Istruzioni:
a - Ricopia dal testo scelto il passo che va dalle parole "Sarebbe, infatti, trascorso" fino alle parole "illogicità – sviamento).", comprese.
b - Riassumi in due frasi il testo scelto sul ricorso contro il diniego di condono edilizio.
c - Secondo il testo scelto, in quale data è stato stipulato l'atto pubblico di compravendita con cui il ricorrente è divenuto proprietario dell'unità immobiliare?

═══ Testo scelto

Sostiene la parte ricorrente che anche qualora si volessero inquadrare gli atti impugnati nel novero di atti di autotutela funzionali all'eliminazione degli effetti del silenzio – assenso, gli stessi sarebbero comunque illegittimi, in quanto assunti in violazione di quanto indicato nell’art. 21 nonies della L. 241/90 ai fini dell’esercizio del potere di annullamento d’ufficio.

Sarebbe, infatti, trascorso l’irragionevole lasso temporale di oltre un ventennio e non sarebbe stato motivato l’interesse pubblico all’annullamento dell’atto.

III - Violazione di legge (artt. 11 d.p.r. 380/2001 - in relazione art. 31 l. 47/85) – eccesso di potere (difetto assoluto del presupposto - di motivazione – di istruttoria – arbitrarietà – iniquità – illogicità – sviamento).

La parte ricorrente deduce l'erroneità della motivazione posta a base dell'impugnato diniego, fondata sulla mancanza di legittimazione a richiedere l’istanza di condono edilizio, per la mancata titolarità del diritto di proprietà dell'area su cui è stato realizzato il box auto. Il ricorrente avrebbe, infatti, legittimamente presentato l'istanza di condono in qualità di assegnatario e conduttore di una unità immobiliare nel fabbricato a cui è pertinenziale l'area nella quale è stato realizzato il garage e, inoltre, all'istanza è stata allegata, nel 1996, l'espressa autorizzazione all'intervento da parte dell'Ente proprietario (IACP). Inoltre, con l’atto pubblico di compravendita del 13/9/1999, parte ricorrente è divenuta, medio tempore, proprietaria dell’unità immobiliare già condotta in locazione, facente parte del fabbricato dello IACP e delle relative aree pertinenziali su cui insiste il locale garage.

══════
═══ Materiale di studio

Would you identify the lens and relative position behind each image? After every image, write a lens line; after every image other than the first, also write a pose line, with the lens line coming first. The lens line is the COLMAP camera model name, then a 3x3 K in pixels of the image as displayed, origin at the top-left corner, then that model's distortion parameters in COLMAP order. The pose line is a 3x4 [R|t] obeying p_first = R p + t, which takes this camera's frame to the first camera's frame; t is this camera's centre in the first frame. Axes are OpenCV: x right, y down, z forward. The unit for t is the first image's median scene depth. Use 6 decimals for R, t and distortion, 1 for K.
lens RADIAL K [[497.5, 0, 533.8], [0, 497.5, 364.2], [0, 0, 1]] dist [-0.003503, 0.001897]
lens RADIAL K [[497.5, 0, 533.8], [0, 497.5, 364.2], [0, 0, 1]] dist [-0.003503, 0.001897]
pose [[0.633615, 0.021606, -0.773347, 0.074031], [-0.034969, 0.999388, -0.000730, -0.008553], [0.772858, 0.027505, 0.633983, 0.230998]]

══════
═══ Materiale di studio

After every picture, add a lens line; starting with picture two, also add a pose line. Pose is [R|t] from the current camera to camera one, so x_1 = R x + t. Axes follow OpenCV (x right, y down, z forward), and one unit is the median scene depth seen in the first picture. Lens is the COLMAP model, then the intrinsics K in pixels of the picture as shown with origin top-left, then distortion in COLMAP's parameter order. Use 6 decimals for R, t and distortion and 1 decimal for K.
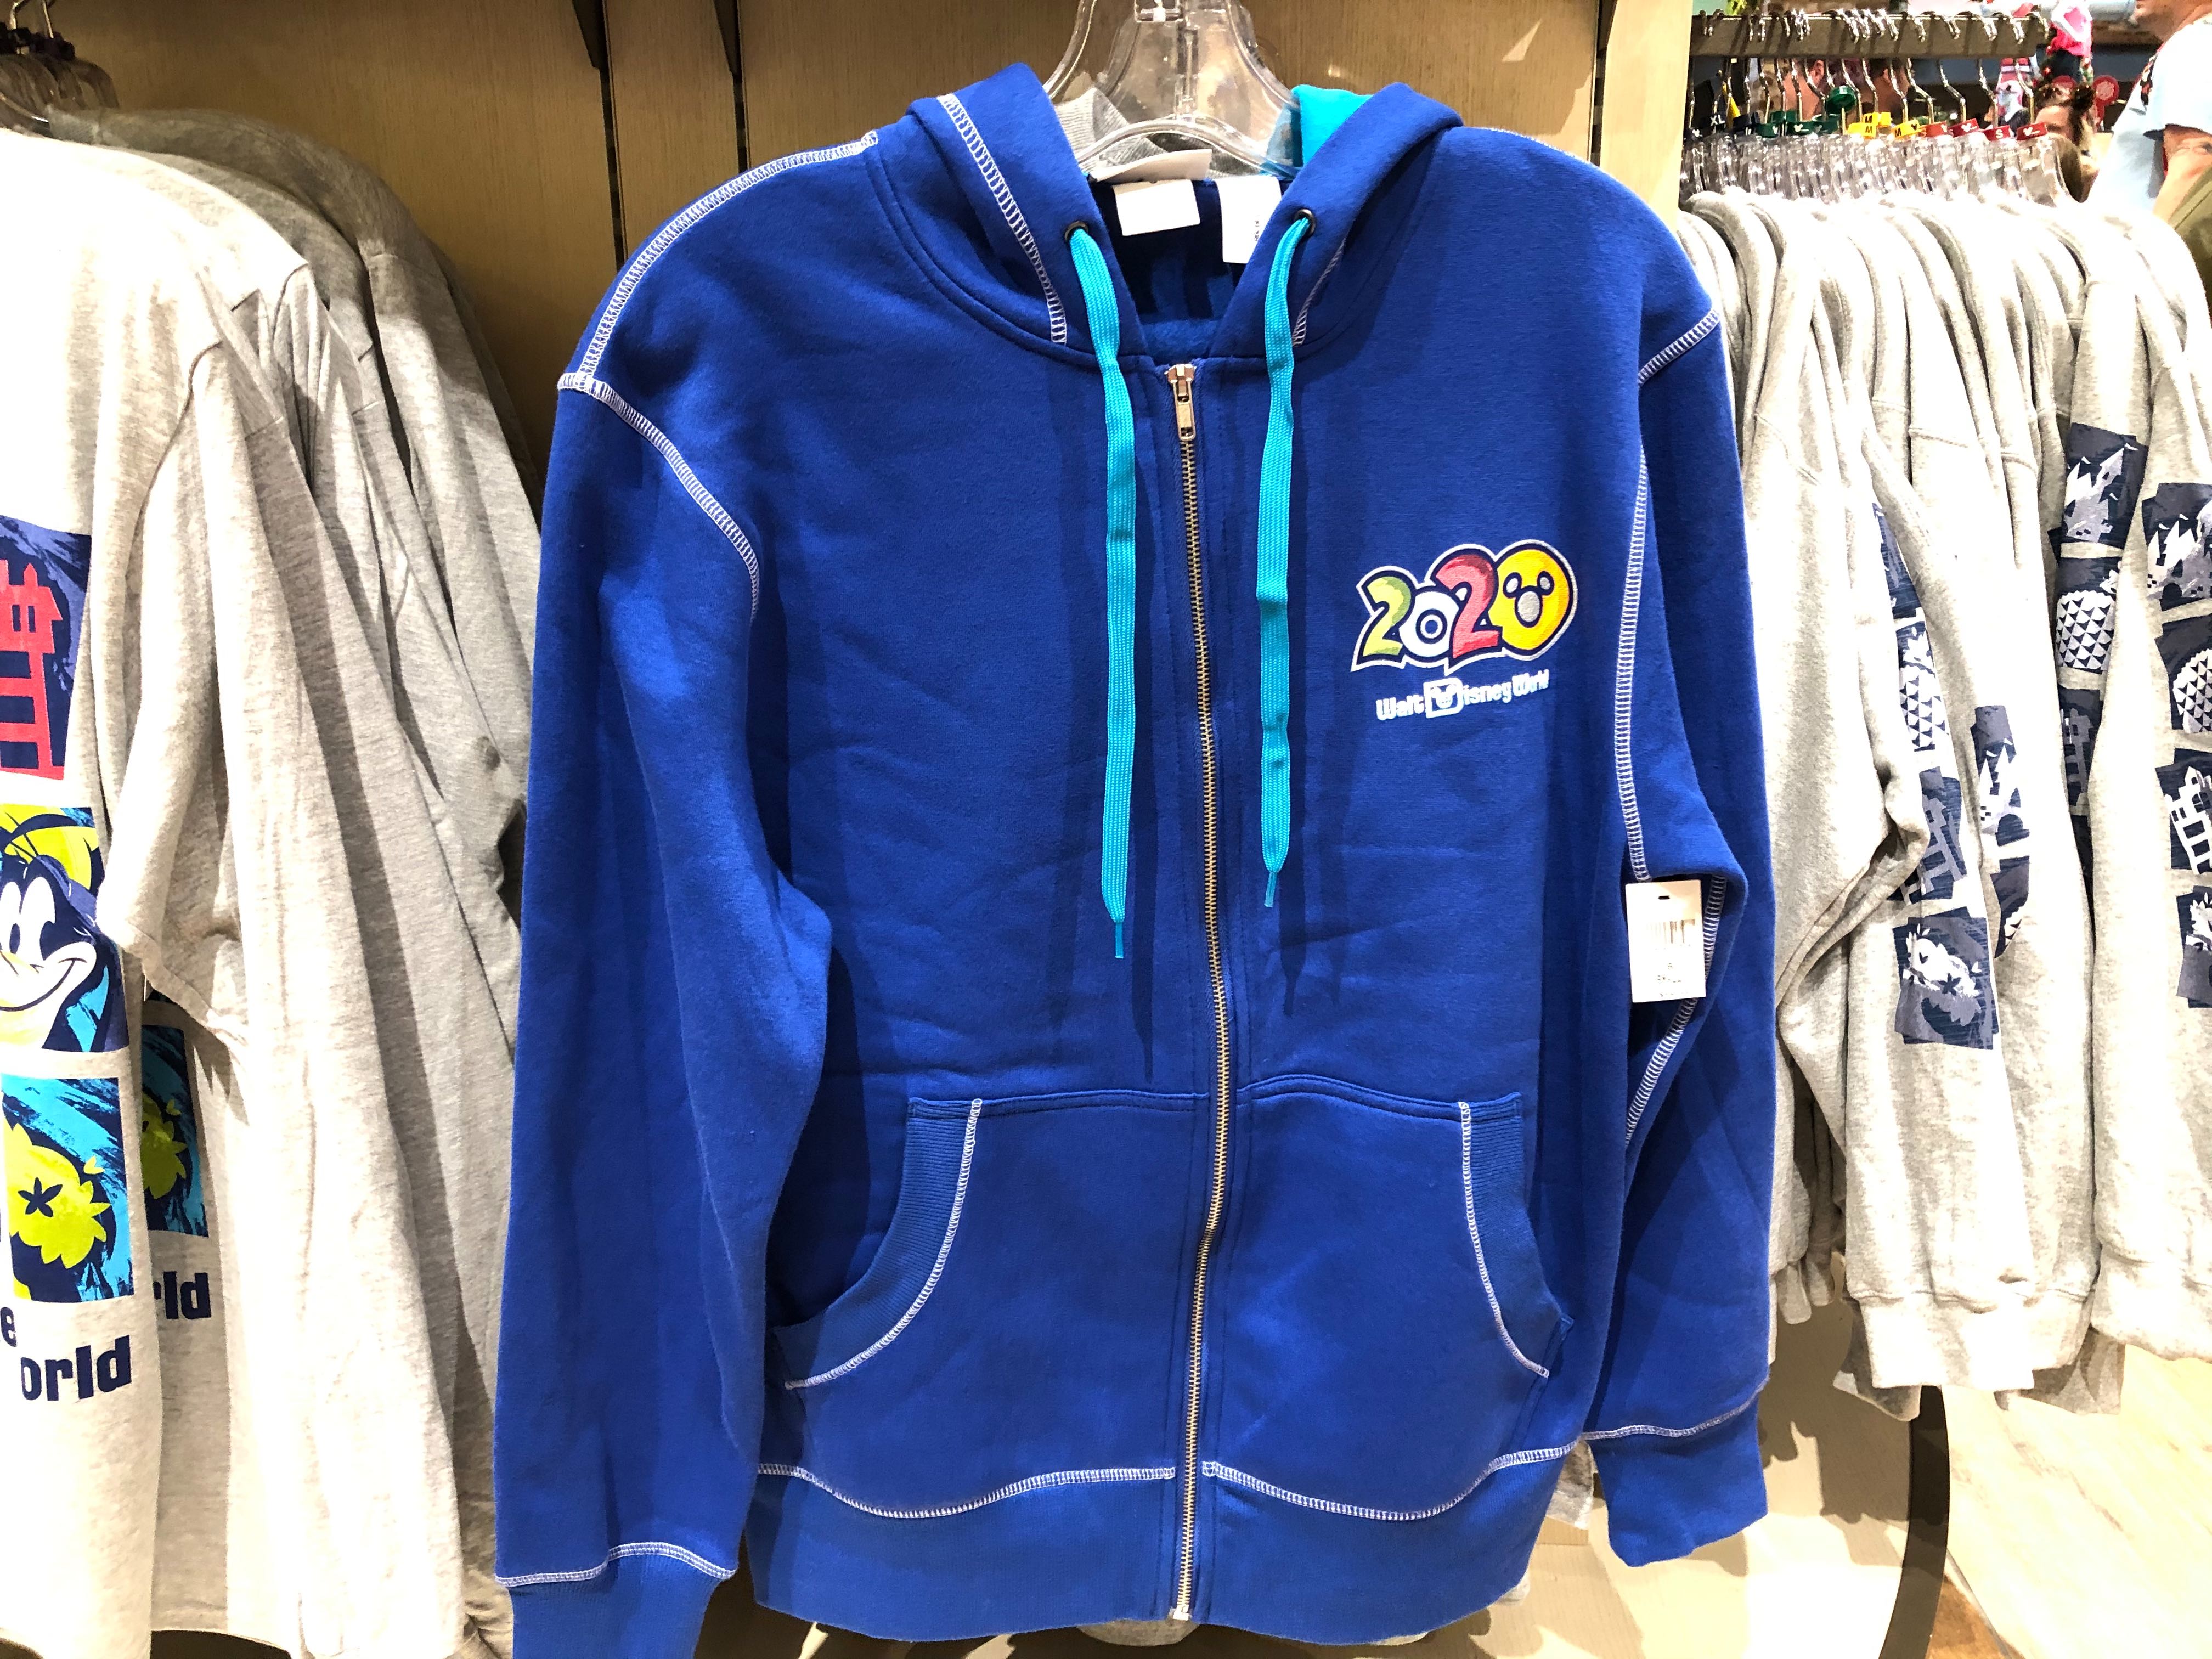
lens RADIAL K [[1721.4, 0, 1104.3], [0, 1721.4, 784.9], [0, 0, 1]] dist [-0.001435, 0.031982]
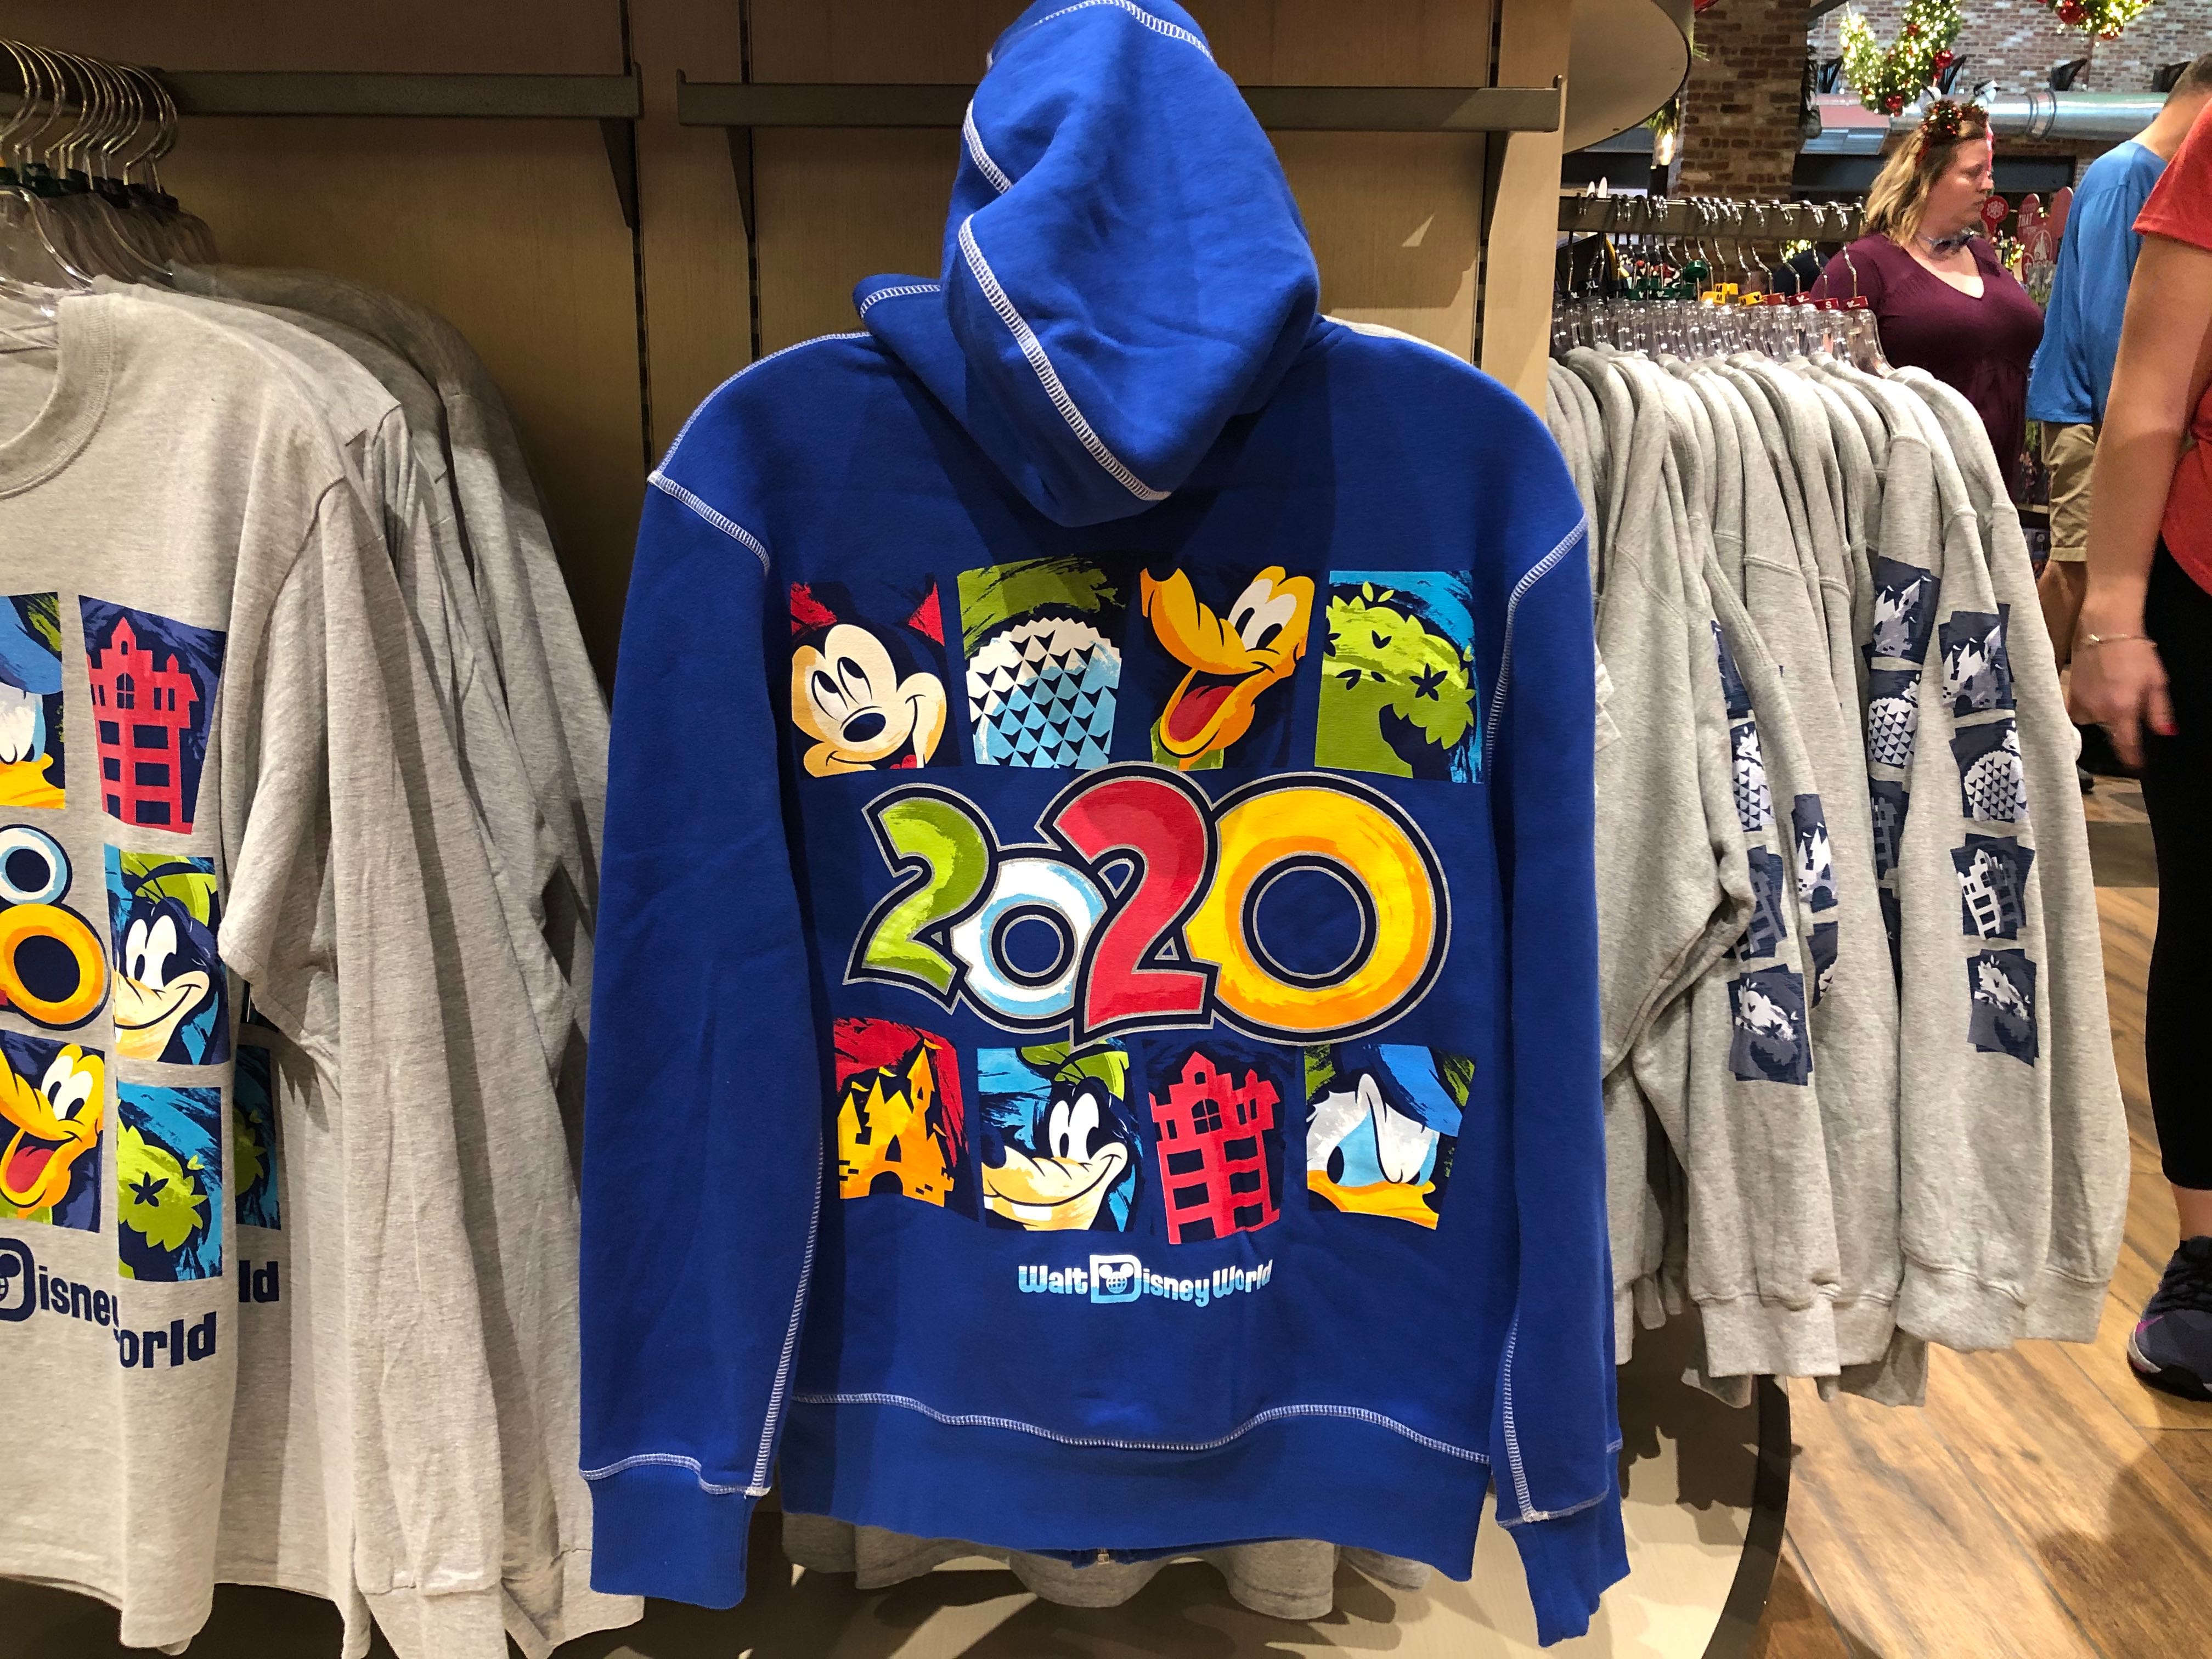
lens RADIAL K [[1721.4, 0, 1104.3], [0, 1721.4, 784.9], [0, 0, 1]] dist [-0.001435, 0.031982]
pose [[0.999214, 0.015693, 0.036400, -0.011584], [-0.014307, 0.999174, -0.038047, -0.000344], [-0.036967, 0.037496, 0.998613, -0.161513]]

══════

Soluzioni delle attività:
a -
Sarebbe, infatti, trascorso l’irragionevole lasso temporale di oltre un ventennio e non sarebbe stato motivato l’interesse pubblico all’annullamento dell’atto.

III - Violazione di legge (artt. 11 d.p.r. 380/2001 - in relazione art. 31 l. 47/85) – eccesso di potere (difetto assoluto del presupposto - di motivazione – di istruttoria – arbitrarietà – iniquità – illogicità – sviamento).

b - Il ricorrente sostiene che gli atti impugnati, anche se intesi come annullamento in autotutela del silenzio-assenso, violerebbero l'art. 21 nonies della L. 241/90, perché adottati dopo oltre un ventennio e senza motivare l'interesse pubblico. Contesta inoltre il diniego fondato sulla mancata proprietà dell'area del box auto, affermando di aver presentato l'istanza come assegnatario e conduttore con l'autorizzazione dello IACP e di essere poi divenuto proprietario con la compravendita del 13/9/1999.

c - Il 13/9/1999.